▶ **Data for the task**:
━━━━━━━━━━━━━━━━
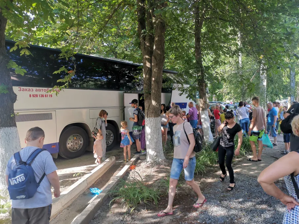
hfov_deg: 67.3
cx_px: 150
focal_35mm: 26
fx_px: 225
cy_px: 112
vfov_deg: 53.1
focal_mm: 4.75
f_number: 1.8
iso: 50
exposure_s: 1/169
━━━━━━━━━━━━━━━━
▶ **Work request**: Without the pictures, retype all of the data above exactly.

▶ **Reply**:
hfov_deg: 67.3
cx_px: 150
focal_35mm: 26
fx_px: 225
cy_px: 112
vfov_deg: 53.1
focal_mm: 4.75
f_number: 1.8
iso: 50
exposure_s: 1/169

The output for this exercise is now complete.